El lunes de Pascua el entierro se llevo a cabo por la mañana. Quizás la homilía de la Pascua alivia el dolor de Armando. Pensó el Abad Guillermo. Pero de nada sirvió San Pablo y demás evangelistas. En el sepelio, también el alma de Armando se desarrajo en un sofocante y fulminante ataque de asma. Ataque que no dejo llegar nunca el aire a los pulmones del misionero. Armando se logro levantar de las sillas ceremoniales del presbiterio y llego a la puerta principal del claustro franciscano. Salió corriendo con sus escuálidas fuerzas al atrio y allí se desplomo.
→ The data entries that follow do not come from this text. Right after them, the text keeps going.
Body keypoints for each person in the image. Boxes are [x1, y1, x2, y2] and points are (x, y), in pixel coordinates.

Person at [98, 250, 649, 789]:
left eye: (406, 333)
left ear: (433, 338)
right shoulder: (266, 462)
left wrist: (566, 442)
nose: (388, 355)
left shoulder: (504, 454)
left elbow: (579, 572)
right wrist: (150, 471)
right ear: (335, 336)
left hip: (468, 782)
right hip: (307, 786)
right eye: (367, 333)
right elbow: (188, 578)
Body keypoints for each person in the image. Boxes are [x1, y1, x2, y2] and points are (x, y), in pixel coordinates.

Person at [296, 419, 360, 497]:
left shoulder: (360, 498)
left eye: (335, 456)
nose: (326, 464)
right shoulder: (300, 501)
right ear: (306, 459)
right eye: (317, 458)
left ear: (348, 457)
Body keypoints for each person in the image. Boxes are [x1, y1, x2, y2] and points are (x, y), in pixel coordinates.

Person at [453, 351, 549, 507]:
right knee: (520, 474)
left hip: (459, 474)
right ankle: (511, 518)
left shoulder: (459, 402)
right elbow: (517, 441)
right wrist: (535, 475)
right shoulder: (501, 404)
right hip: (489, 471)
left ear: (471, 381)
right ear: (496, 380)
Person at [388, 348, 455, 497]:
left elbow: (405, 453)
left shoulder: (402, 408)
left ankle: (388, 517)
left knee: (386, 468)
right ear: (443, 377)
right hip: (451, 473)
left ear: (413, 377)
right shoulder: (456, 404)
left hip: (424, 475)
Cayó en las graderías hasta la calle rompiéndose el atlas, el axis y resto de semidioses griegos de su debilitada columna vertebral. Rodó hasta la acera de enfrente. Justo bajo el alero de la sala de la casa del escribano y cronista de la ciudad, Don Jaime de Avilés y Avilés. Allí quedo. Yerto. Tuerto. Puerto. Muerto. Todo el amor del mundo se fue en unos efímeros minutos de terrible dolor y desesperación. El Obispo López y Suarez se enteró de toda la tragedia por boca del sacristán. Sin emoción se compuso sus lentes en aro de oro y carey muy fino. “Pobre”, dijo: “Eso le pasó por franciscano”.
Justo Salablanca, el panteonero, estaba en su covacha del cementerio, cuando le llego la noticia. Y para hacer un último gesto de bondad para los jóvenes amantes, le solicito al Duque que la cripta de los Cretêil, le sirviera al joven misionero de morada final. El Duque acepto la propuesta de Justo, a quien conocía desde hacía mucho tiempo, ya que le cuidaba su sepulcro. Le ofreció al Abad Guillermo un espacio en su mausoleo. Y allí quedaron para la eternidad. Como Romeo y Julieta. Tristán e Isolda. Dos cuerpos y dos almas que se amaron intensamente, y al máximo, en un mínimo instante de sus vidas. Y su muerte.